Изменить размер шрифта - +
В течение многих лет после этого я оставался совершенно равнодушен ко всему, что попадалось мне на глаза; зрелище, которое другим казалось красивым, у меня не вызывало никаких эмоций. Проявившись, скука словно бы утвердилась во мне раз и навсегда. (В этой связи не могу не вспомнить замечание Рильке: «Для меня психоанализ — подспорье слишком сильное. Психоанализ помогает раз и навсегда, он проливает на жизнь ослепительный свет, но, живя в этом свете, ощущаешь себя еще более беспомощным, чем в кромешном мраке».)

И вот теперь, с револьвером в кармане, я почувствовал, что начинаю из этого состояния выходить. Идеальное средство найдено. Укроюсь от жизни, обращусь в бегство, а поскольку побег в моем сознании напрямую ассоциировался с пустырем Беркемстед-Коммон, туда я и направился.

Дикий кустарник, старые траншеи, заброшенные стрельбища — неизменная декорация большинства приключений детства. Еще за несколько лет до истории с револьвером я в своем тогдашнем бунтарском порыве тоже отправился в Беркемстед-Коммон с намерением, суть которого изложил после завтрака в оставленном на серванте письме, где сообщал домочадцам, что впредь жить буду на пустыре и либо умру с голоду, либо родители пойдут мне навстречу и заберут из школы.
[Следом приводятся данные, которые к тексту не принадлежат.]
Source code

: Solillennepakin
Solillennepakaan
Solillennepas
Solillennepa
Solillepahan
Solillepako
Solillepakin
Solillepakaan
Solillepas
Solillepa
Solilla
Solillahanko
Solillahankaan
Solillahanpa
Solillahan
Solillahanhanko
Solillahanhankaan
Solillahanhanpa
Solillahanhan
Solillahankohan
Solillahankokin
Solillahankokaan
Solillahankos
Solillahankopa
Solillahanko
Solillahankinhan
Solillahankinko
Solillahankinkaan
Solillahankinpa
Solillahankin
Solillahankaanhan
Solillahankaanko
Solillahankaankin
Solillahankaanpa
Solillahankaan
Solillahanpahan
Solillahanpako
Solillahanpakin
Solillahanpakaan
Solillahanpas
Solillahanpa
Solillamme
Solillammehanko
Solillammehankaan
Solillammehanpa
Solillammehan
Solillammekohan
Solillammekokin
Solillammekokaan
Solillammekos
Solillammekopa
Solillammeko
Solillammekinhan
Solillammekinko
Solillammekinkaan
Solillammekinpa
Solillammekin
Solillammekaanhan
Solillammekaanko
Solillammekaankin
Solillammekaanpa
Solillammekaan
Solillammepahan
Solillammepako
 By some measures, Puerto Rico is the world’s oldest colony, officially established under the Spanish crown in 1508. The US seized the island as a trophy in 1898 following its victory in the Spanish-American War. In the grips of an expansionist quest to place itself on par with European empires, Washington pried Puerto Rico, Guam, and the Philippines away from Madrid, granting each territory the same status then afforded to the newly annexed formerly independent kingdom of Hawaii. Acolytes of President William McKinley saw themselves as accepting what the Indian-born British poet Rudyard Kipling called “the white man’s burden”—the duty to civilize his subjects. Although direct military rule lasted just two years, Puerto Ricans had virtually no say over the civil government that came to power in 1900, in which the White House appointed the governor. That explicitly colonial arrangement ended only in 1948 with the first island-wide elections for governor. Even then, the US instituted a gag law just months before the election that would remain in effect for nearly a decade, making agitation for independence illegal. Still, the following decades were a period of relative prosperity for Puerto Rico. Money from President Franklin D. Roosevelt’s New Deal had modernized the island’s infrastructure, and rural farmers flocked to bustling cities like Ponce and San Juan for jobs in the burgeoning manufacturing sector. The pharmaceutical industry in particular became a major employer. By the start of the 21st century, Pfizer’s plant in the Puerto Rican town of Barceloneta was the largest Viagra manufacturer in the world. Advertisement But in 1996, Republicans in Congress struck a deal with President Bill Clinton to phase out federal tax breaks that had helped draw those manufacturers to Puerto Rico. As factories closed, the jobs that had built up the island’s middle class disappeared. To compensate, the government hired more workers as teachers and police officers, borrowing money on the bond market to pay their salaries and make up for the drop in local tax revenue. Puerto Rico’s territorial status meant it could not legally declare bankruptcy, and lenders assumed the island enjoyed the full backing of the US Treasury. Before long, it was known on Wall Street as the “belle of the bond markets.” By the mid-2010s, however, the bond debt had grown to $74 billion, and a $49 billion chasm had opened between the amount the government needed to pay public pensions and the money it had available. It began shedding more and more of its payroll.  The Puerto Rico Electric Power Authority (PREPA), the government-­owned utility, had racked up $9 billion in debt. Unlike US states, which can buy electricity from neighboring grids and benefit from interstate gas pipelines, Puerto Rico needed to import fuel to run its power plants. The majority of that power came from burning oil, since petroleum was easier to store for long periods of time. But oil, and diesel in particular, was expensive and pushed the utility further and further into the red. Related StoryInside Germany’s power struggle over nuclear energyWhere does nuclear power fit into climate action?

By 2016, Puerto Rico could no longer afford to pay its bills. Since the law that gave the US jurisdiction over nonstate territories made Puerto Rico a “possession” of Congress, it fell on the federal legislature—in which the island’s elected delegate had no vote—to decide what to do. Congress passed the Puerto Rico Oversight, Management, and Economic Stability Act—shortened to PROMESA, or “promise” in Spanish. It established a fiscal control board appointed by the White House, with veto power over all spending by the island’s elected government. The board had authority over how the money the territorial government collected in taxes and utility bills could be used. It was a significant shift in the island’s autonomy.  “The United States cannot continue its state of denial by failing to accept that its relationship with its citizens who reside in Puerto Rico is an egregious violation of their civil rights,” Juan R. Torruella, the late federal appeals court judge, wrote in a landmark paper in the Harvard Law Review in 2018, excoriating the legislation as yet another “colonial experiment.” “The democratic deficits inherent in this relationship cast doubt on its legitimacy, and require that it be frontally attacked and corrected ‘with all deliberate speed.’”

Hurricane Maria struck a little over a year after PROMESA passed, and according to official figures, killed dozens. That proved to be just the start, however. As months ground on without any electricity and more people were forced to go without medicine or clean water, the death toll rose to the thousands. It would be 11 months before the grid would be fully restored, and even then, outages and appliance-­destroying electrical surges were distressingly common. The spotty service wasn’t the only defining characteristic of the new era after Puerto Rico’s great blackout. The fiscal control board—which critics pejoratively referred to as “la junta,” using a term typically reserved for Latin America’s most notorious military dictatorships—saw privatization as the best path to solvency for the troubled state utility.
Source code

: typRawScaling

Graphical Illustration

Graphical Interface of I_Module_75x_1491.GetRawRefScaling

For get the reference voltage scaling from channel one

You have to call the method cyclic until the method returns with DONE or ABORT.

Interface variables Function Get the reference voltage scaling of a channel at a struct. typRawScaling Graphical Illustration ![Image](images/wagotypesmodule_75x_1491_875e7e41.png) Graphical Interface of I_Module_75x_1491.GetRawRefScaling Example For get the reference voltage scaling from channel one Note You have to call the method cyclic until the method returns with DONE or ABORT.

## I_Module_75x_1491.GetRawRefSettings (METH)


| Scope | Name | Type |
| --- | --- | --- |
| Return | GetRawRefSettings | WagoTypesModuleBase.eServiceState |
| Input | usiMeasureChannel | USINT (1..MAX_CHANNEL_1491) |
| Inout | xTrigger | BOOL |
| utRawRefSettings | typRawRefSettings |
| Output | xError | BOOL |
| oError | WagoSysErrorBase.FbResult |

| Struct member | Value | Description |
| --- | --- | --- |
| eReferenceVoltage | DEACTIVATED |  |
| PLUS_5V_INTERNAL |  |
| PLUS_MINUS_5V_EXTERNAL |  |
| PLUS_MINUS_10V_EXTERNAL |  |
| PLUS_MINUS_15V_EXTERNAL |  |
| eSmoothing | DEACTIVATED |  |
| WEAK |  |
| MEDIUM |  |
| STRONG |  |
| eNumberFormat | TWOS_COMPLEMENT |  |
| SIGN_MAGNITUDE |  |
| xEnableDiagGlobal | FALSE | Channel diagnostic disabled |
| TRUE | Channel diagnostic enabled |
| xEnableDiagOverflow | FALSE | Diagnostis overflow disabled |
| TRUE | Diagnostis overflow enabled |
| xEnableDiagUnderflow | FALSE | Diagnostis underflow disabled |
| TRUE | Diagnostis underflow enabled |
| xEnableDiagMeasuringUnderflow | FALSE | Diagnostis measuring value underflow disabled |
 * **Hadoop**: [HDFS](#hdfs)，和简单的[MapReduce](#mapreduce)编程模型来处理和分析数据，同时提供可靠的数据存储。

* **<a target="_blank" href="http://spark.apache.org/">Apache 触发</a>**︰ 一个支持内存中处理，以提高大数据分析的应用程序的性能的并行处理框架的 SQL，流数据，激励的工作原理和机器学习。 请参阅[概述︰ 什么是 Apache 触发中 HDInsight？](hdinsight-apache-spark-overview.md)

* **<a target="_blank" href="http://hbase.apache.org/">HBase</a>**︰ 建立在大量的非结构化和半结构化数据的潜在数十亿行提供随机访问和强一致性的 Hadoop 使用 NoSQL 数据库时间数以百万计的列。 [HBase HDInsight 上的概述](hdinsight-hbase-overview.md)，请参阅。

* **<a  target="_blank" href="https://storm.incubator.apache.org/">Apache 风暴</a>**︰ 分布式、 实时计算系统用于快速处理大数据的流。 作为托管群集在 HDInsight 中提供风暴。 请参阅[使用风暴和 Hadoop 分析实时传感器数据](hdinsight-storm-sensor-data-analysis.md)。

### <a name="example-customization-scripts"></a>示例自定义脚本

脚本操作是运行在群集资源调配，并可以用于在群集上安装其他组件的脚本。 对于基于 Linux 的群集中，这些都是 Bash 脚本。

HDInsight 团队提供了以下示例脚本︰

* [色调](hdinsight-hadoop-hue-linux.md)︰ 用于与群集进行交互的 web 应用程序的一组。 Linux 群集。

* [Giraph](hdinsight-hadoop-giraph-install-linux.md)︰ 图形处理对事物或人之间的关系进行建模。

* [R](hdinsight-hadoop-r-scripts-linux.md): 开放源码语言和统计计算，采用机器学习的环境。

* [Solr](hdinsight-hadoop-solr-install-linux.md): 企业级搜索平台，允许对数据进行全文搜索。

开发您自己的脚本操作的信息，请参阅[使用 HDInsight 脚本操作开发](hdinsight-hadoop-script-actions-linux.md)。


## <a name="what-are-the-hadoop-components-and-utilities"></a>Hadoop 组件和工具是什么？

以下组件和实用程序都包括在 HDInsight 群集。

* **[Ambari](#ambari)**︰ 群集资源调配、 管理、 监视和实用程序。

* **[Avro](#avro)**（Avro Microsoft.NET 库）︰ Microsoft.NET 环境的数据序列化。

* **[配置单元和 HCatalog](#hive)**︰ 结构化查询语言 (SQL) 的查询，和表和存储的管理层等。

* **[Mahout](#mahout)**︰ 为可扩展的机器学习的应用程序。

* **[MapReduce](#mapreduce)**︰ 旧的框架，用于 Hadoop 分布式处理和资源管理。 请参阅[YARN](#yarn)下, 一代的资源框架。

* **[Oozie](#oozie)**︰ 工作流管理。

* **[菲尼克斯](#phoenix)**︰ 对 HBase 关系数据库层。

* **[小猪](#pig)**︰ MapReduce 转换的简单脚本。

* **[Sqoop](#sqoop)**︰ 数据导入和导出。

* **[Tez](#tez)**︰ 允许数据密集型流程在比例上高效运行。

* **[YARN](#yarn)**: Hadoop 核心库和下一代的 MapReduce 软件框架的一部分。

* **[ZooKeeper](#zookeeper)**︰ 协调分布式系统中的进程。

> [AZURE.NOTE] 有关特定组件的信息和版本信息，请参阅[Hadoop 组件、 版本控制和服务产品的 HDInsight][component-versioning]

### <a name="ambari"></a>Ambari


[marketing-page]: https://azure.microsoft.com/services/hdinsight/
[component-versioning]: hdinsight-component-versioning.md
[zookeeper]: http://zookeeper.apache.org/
Когда я представлял себе войну, то велась она неизменно на этом пустыре, я же партизанил, прячась в высокой траве, ибо был убежден: лучше меня пустырь не знает никто на свете. (Как вскоре выяснилось — за исключением старшей сестры: уже через несколько часов после моего бегства она подстерегла меня в кустах.)

За пустырем тянулась широкая лесная дорога, почему-то прозванная Колд-Харбор, где я иногда, хоть и с опаской, катался на лошади, а еще дальше, за дорогой, простирался Эшридж-парк с гладкими, оливкового цвета буками и густой, сваленной в кучу прошлогодней листвой, забуревшей, точно старые, потертые пенсы. Парк этот я выбрал совершенно сознательно, не испытывая при этом особого страха — то ли потому, что и сам не знал, не ломаю ли я комедию; то ли потому, что до этого, довольно рискованного поступка были и другие. Родители объясняли их моими расшатанными нервами, я же считал их при создавшихся обстоятельствах вполне правомерными.

Как-то утром, в последний день каникул — было это лет за пять до истории с револьвером, — запершись в темной комнате за комодом, я не моргнув выпил полстакана фиксажа, пребывая в уверенности, что принимаю яд. В другой раз осушил синий флакончик со средством от сенной лихорадки; зная, что в нем содержится немного кокаина, я счел, что оно поднимет мне настроение. Приходилось есть пучок ядовитого паслена, оказавшего на меня, впрочем, лишь наркотическое действие, а также глотать двадцать таблеток аспирина, который я принял перед тем, как поплавать в пустам — по причине каникул — школьном бассейне. (До сих пор помню странное ощущение, будта плывешь сквозь шерсть.) Вот почему, запустив пулю в магазин и провернув у себя за спиной барабан револьвера, я не ощутил ровным счетом ничего непривычного.

Испытывал ли я в это время романтические чувства к гувернантке? Вне всякого сомнения — но чувства эти, думаю, лишь помогали, что называется, запить горькое лекарство. Главным же моим побуждением была не любовь, а скука, неприкаянность. Несчастная любовь, известное дело, не раз подталкивала мальчишек к самоубийству, но в моем случае, что бы потом ни говорил коронер, это было не самоубийство, а игра в рулетку: пять — за, один — против. Романтика — осенний лес, маленький тяжелый компактный предмет, который я сжимал в пальцах, — явилась, быть может, данью подростковой влюбленности, однако решающим для меня тогда было внезапно сделанное открытие, что, рискнув потерять этот мир навсегда, можно вновь обрести способность им наслаждаться.

Я вставил дуло револьвера в правое ухо и спустил курок. Раздался щелчок, и, взглянув на барабан, я увидел, что заряд встал на место.